What is asked:
Copy every one of the following lines word for word, changing nothing.

Records for the exercise:

------------------------------

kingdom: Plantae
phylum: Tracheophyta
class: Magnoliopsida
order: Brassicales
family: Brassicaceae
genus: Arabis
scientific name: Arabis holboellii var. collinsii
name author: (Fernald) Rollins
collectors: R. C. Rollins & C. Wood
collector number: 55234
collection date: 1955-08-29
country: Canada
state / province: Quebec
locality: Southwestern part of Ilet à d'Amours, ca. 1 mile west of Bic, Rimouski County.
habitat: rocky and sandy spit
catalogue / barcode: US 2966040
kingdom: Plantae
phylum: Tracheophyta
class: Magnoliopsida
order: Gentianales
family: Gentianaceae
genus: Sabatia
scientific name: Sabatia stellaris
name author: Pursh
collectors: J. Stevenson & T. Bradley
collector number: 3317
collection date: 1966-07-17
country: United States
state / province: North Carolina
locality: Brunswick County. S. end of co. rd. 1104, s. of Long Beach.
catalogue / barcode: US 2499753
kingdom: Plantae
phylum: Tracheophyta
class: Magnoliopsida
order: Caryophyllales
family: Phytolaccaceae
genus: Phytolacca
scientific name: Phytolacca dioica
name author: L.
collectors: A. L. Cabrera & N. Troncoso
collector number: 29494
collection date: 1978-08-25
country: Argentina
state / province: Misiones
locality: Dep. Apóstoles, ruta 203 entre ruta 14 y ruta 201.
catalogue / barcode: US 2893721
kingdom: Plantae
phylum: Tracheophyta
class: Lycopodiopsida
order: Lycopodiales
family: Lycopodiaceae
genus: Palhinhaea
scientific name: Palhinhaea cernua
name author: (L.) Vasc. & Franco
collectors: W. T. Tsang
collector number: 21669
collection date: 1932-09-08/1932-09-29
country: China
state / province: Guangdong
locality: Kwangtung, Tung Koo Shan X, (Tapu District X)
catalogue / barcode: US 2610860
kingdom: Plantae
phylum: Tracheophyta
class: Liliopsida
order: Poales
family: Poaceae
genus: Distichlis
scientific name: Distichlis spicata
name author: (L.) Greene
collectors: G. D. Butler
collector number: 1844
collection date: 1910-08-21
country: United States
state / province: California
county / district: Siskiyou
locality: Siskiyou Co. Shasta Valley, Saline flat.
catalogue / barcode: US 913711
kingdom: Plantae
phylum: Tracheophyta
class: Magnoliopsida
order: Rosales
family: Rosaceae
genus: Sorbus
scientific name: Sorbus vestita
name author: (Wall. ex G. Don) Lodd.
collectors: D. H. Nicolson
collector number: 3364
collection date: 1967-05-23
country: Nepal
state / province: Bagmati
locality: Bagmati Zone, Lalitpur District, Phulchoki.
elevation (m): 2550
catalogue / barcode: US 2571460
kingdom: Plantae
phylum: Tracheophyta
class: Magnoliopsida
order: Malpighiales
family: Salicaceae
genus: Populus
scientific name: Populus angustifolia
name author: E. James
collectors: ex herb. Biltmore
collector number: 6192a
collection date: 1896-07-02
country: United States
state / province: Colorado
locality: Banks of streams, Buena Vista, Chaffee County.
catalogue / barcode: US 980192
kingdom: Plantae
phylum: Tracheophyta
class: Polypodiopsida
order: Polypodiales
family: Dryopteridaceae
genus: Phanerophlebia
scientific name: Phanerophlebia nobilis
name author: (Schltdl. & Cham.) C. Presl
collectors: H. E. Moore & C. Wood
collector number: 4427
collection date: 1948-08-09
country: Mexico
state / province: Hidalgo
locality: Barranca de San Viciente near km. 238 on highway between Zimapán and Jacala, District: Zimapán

------------------------------

Response:
kingdom: Plantae
phylum: Tracheophyta
class: Magnoliopsida
order: Brassicales
family: Brassicaceae
genus: Arabis
scientific name: Arabis holboellii var. collinsii
name author: (Fernald) Rollins
collectors: R. C. Rollins & C. Wood
collector number: 55234
collection date: 1955-08-29
country: Canada
state / province: Quebec
locality: Southwestern part of Ilet à d'Amours, ca. 1 mile west of Bic, Rimouski County.
habitat: rocky and sandy spit
catalogue / barcode: US 2966040
kingdom: Plantae
phylum: Tracheophyta
class: Magnoliopsida
order: Gentianales
family: Gentianaceae
genus: Sabatia
scientific name: Sabatia stellaris
name author: Pursh
collectors: J. Stevenson & T. Bradley
collector number: 3317
collection date: 1966-07-17
country: United States
state / province: North Carolina
locality: Brunswick County. S. end of co. rd. 1104, s. of Long Beach.
catalogue / barcode: US 2499753
kingdom: Plantae
phylum: Tracheophyta
class: Magnoliopsida
order: Caryophyllales
family: Phytolaccaceae
genus: Phytolacca
scientific name: Phytolacca dioica
name author: L.
collectors: A. L. Cabrera & N. Troncoso
collector number: 29494
collection date: 1978-08-25
country: Argentina
state / province: Misiones
locality: Dep. Apóstoles, ruta 203 entre ruta 14 y ruta 201.
catalogue / barcode: US 2893721
kingdom: Plantae
phylum: Tracheophyta
class: Lycopodiopsida
order: Lycopodiales
family: Lycopodiaceae
genus: Palhinhaea
scientific name: Palhinhaea cernua
name author: (L.) Vasc. & Franco
collectors: W. T. Tsang
collector number: 21669
collection date: 1932-09-08/1932-09-29
country: China
state / province: Guangdong
locality: Kwangtung, Tung Koo Shan X, (Tapu District X)
catalogue / barcode: US 2610860
kingdom: Plantae
phylum: Tracheophyta
class: Liliopsida
order: Poales
family: Poaceae
genus: Distichlis
scientific name: Distichlis spicata
name author: (L.) Greene
collectors: G. D. Butler
collector number: 1844
collection date: 1910-08-21
country: United States
state / province: California
county / district: Siskiyou
locality: Siskiyou Co. Shasta Valley, Saline flat.
catalogue / barcode: US 913711
kingdom: Plantae
phylum: Tracheophyta
class: Magnoliopsida
order: Rosales
family: Rosaceae
genus: Sorbus
scientific name: Sorbus vestita
name author: (Wall. ex G. Don) Lodd.
collectors: D. H. Nicolson
collector number: 3364
collection date: 1967-05-23
country: Nepal
state / province: Bagmati
locality: Bagmati Zone, Lalitpur District, Phulchoki.
elevation (m): 2550
catalogue / barcode: US 2571460
kingdom: Plantae
phylum: Tracheophyta
class: Magnoliopsida
order: Malpighiales
family: Salicaceae
genus: Populus
scientific name: Populus angustifolia
name author: E. James
collectors: ex herb. Biltmore
collector number: 6192a
collection date: 1896-07-02
country: United States
state / province: Colorado
locality: Banks of streams, Buena Vista, Chaffee County.
catalogue / barcode: US 980192
kingdom: Plantae
phylum: Tracheophyta
class: Polypodiopsida
order: Polypodiales
family: Dryopteridaceae
genus: Phanerophlebia
scientific name: Phanerophlebia nobilis
name author: (Schltdl. & Cham.) C. Presl
collectors: H. E. Moore & C. Wood
collector number: 4427
collection date: 1948-08-09
country: Mexico
state / province: Hidalgo
locality: Barranca de San Viciente near km. 238 on highway between Zimapán and Jacala, District: Zimapán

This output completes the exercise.